## Exercise prompt
Reproduce the listing below line for line, character for character, leaving out the pictures.

Dataset listing:
◆ ◆ ◆

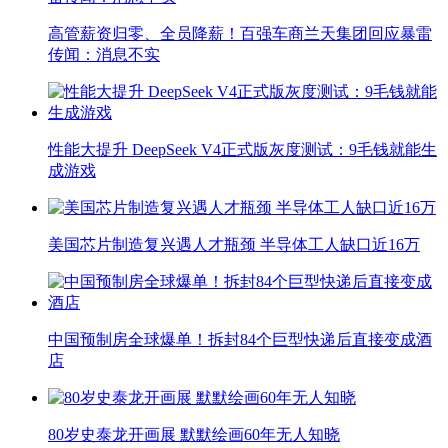
高管薪资归零、全员降薪！百强车商兰天集团回应暴雷
传闻：消息不实
性能大提升 DeepSeek V4正式版灰度测试：9毛钱就能生
成游戏
美国芯片制造复兴遇人才瓶颈 半导体工人缺口近16万
中国预制房全球爆单！拆封84个巨型快递后直接变成酒
店
80岁史泰龙开画展 默默绘画60年无人知晓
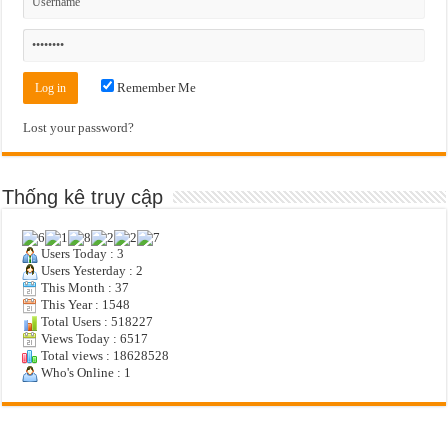
Remember Me
Lost your password?
Thống kê truy cập
Users Today : 3
Users Yesterday : 2
This Month : 37
This Year : 1548
Total Users : 518227
Views Today : 6517
Total views : 18628528
Who's Online : 1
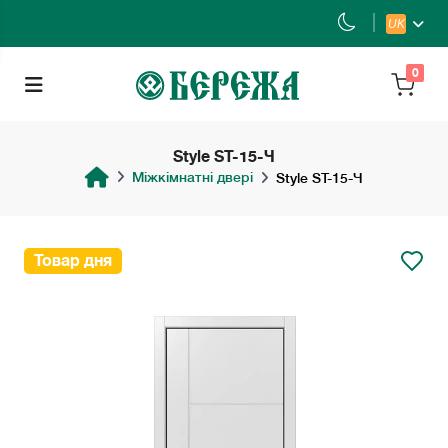
UK
0
Style ST-15-Ч
Міжкімнатні двері
Style ST-15-Ч
Товар дня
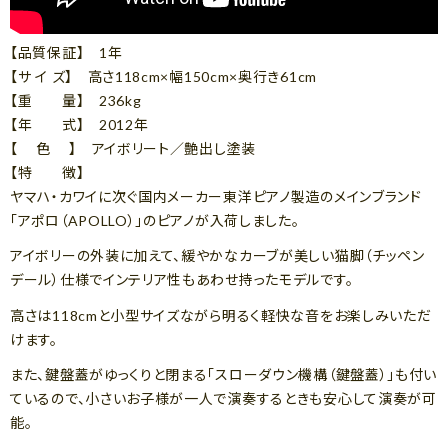
【品質保証】 1年
【サ イ ズ】 高さ118cm×幅150cm×奥行き61cm
【重 量】 236kg
【年 式】 2012年
【 色 】 アイボリート／艶出し塗装
【特 徴】
ヤマハ・カワイに次ぐ国内メーカー東洋ピアノ製造のメインブランド
「アポロ（APOLLO）」のピアノが入荷しました。
アイボリーの外装に加えて、緩やかなカーブが美しい猫脚（チッペン
デール）仕様でインテリア性もあわせ持ったモデルです。
高さは118cmと小型サイズながら明るく軽快な音をお楽しみいただ
けます。
また、鍵盤蓋がゆっくりと閉まる「スローダウン機構（鍵盤蓋）」も付い
ているので、小さいお子様が一人で演奏するときも安心して演奏が可
能。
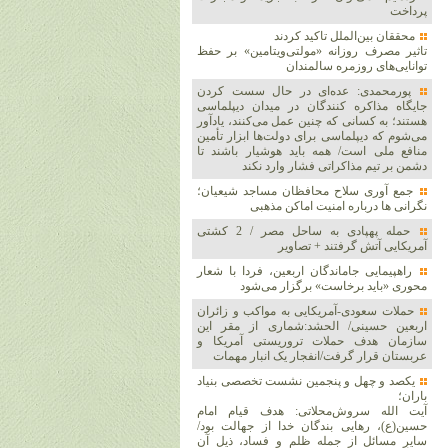
پرداخت
محققان بین‌الملل تاکید کردند
تاثیر مصرف روزانه «مولتی‌ویتامین» بر حفظ
توانایی‌های روزمره سالمندان
پورمحمدی: عده‌ای در حال سست کردن
جایگاه مذاکره کنندگان در میدان دیپلماسی
هستند؛ به کسانی که چنین عمل می‌کنند، یادآور
می‌شوم که دیپلماسی برای دولت‌ها ابزار تأمین
منافع ملی است/ همه باید هوشیار باشند تا
دشمن بر تیم مذاکراتی فشار وارد نکند
جمع آوری سلاح محافظان مساجد شیعیان؛
نگرانی ها درباره امنیت اماکن مذهبی
حمله پهپادی به ساحل مصر / 2 کشتی
آمریکایی آتش گرفتند + تصاویر
راهپیمایی جاماندگان اربعین، فردا با شعار
محوری «باید برخاست» برگزار می‌شود
حملات سعودی-آمریکایی به مواکب و زائران
اربعین حسینی/ الحشد:شماری از مقر این
سازمان هدف حملات تروریستی آمریکا و
عربستان قرار گرفت/انفجار یک انبار مهمات
یکصد و چهل و پنجمین نشست تخصصی بنیاد
باران؛
آیت الله سروش‌محلاتی: هدف قیام امام
حسین(ع)، رهایی بندگان خدا از جهالت بود/
سایر مسائل از جمله ظلم و فساد، ذیل آن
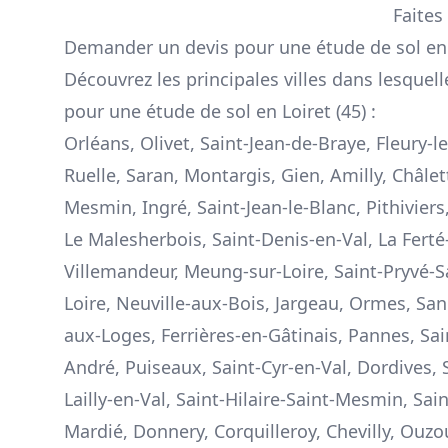
Faites
Demander un devis pour une étude de sol en 
Découvrez les principales villes dans lesquel
pour une étude de sol en Loiret (45) :
Orléans, Olivet, Saint-Jean-de-Braye, Fleury-l
Ruelle, Saran, Montargis, Gien, Amilly, Châlet
Mesmin, Ingré, Saint-Jean-le-Blanc, Pithivier
Le Malesherbois, Saint-Denis-en-Val, La Fert
Villemandeur, Meung-sur-Loire, Saint-Pryvé-Sa
Loire, Neuville-aux-Bois, Jargeau, Ormes, San
aux-Loges, Ferrières-en-Gâtinais, Pannes, Sain
André, Puiseaux, Saint-Cyr-en-Val, Dordives, 
Lailly-en-Val, Saint-Hilaire-Saint-Mesmin, Sain
Mardié, Donnery, Corquilleroy, Chevilly, Ouzo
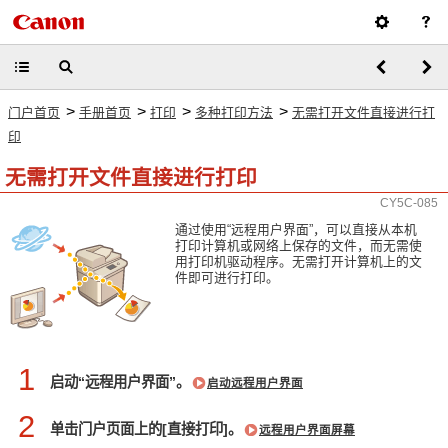
>
>
>
>
门户首页
手册首页
打印
多种打印方法
无需打开文件直接进行打
印
无需打开文件直接进行打印
CY5C-085
通过使用“远程用户界面”，可以直接从本机
打印计算机或网络上保存的文件，而无需使
用打印机驱动程序。无需打开计算机上的文
件即可进行打印。
1
启动“远程用户界面”。
启动远程用户界面
2
单击门户页面上的[直接打印]。
远程用户界面屏幕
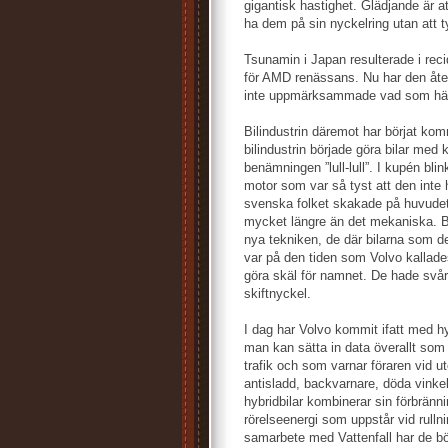
gigantisk hastighet. Glädjande är 
ha dem på sin nyckelring utan att t
Tsunamin i Japan resulterade i recid
för AMD renässans. Nu har den åte
inte uppmärksammade vad som hä
Bilindustrin däremot har börjat kom
bilindustrin började göra bilar med 
benämningen ”lull-lull”. I kupén bl
motor som var så tyst att den inte
svenska folket skakade på huvudet,
mycket längre än det mekaniska. Bilt
nya tekniken, de där bilarna som de
var på den tiden som Volvo kallade
göra skäl för namnet. De hade svårt
skiftnyckel.
I dag har Volvo kommit ifatt med hyb
man kan sätta in data överallt som
trafik och som varnar föraren vid ut
antisladd, backvarnare, döda vinke
hybridbilar kombinerar sin förbrän
rörelseenergi som uppstår vid rullni
samarbete med Vattenfall har de bör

◆ ◆ ◆

## Answer below
高管薪资归零、全员降薪！百强车商兰天集团回应暴雷
传闻：消息不实
性能大提升 DeepSeek V4正式版灰度测试：9毛钱就能生
成游戏
美国芯片制造复兴遇人才瓶颈 半导体工人缺口近16万
中国预制房全球爆单！拆封84个巨型快递后直接变成酒
店
80岁史泰龙开画展 默默绘画60年无人知晓
Remember Me
Lost your password?
Thống kê truy cập
Users Today : 3
Users Yesterday : 2
This Month : 37
This Year : 1548
Total Users : 518227
Views Today : 6517
Total views : 18628528
Who's Online : 1
UK
0
Style ST-15-Ч
Міжкімнатні двері
Style ST-15-Ч
Товар дня
【品質保証】 1年
【サ イ ズ】 高さ118cm×幅150cm×奥行き61cm
【重 量】 236kg
【年 式】 2012年
【 色 】 アイボリート／艶出し塗装
【特 徴】
ヤマハ・カワイに次ぐ国内メーカー東洋ピアノ製造のメインブランド
「アポロ（APOLLO）」のピアノが入荷しました。
アイボリーの外装に加えて、緩やかなカーブが美しい猫脚（チッペン
デール）仕様でインテリア性もあわせ持ったモデルです。
高さは118cmと小型サイズながら明るく軽快な音をお楽しみいただ
けます。
また、鍵盤蓋がゆっくりと閉まる「スローダウン機構（鍵盤蓋）」も付い
ているので、小さいお子様が一人で演奏するときも安心して演奏が可
能。
پرداخت
محققان بین‌الملل تاکید کردند
تاثیر مصرف روزانه «مولتی‌ویتامین» بر حفظ
توانایی‌های روزمره سالمندان
پورمحمدی: عده‌ای در حال سست کردن
جایگاه مذاکره کنندگان در میدان دیپلماسی
هستند؛ به کسانی که چنین عمل می‌کنند، یادآور
می‌شوم که دیپلماسی برای دولت‌ها ابزار تأمین
منافع ملی است/ همه باید هوشیار باشند تا
دشمن بر تیم مذاکراتی فشار وارد نکند
جمع آوری سلاح محافظان مساجد شیعیان؛
نگرانی ها درباره امنیت اماکن مذهبی
حمله پهپادی به ساحل مصر / 2 کشتی
آمریکایی آتش گرفتند + تصاویر
راهپیمایی جاماندگان اربعین، فردا با شعار
محوری «باید برخاست» برگزار می‌شود
حملات سعودی-آمریکایی به مواکب و زائران
اربعین حسینی/ الحشد:شماری از مقر این
سازمان هدف حملات تروریستی آمریکا و
عربستان قرار گرفت/انفجار یک انبار مهمات
یکصد و چهل و پنجمین نشست تخصصی بنیاد
باران؛
آیت الله سروش‌محلاتی: هدف قیام امام
حسین(ع)، رهایی بندگان خدا از جهالت بود/
سایر مسائل از جمله ظلم و فساد، ذیل آن
Faites
Demander un devis pour une étude de sol en 
Découvrez les principales villes dans lesquel
pour une étude de sol en Loiret (45) :
Orléans, Olivet, Saint-Jean-de-Braye, Fleury-l
Ruelle, Saran, Montargis, Gien, Amilly, Châlet
Mesmin, Ingré, Saint-Jean-le-Blanc, Pithivier
Le Malesherbois, Saint-Denis-en-Val, La Fert
Villemandeur, Meung-sur-Loire, Saint-Pryvé-Sa
Loire, Neuville-aux-Bois, Jargeau, Ormes, San
aux-Loges, Ferrières-en-Gâtinais, Pannes, Sain
André, Puiseaux, Saint-Cyr-en-Val, Dordives, 
Lailly-en-Val, Saint-Hilaire-Saint-Mesmin, Sain
Mardié, Donnery, Corquilleroy, Chevilly, Ouzo
>
>
>
>
门户首页
手册首页
打印
多种打印方法
无需打开文件直接进行打
印
无需打开文件直接进行打印
CY5C-085
通过使用“远程用户界面”，可以直接从本机
打印计算机或网络上保存的文件，而无需使
用打印机驱动程序。无需打开计算机上的文
件即可进行打印。
1
启动“远程用户界面”。
启动远程用户界面
2
单击门户页面上的[直接打印]。
远程用户界面屏幕
gigantisk hastighet. Glädjande är 
ha dem på sin nyckelring utan att t
Tsunamin i Japan resulterade i recid
för AMD renässans. Nu har den åte
inte uppmärksammade vad som hä
Bilindustrin däremot har börjat kom
bilindustrin började göra bilar med 
benämningen ”lull-lull”. I kupén bl
motor som var så tyst att den inte
svenska folket skakade på huvudet,
mycket längre än det mekaniska. Bilt
nya tekniken, de där bilarna som de
var på den tiden som Volvo kallade
göra skäl för namnet. De hade svårt
skiftnyckel.
I dag har Volvo kommit ifatt med hyb
man kan sätta in data överallt som
trafik och som varnar föraren vid ut
antisladd, backvarnare, döda vinke
hybridbilar kombinerar sin förbrän
rörelseenergi som uppstår vid rullni
samarbete med Vattenfall har de bör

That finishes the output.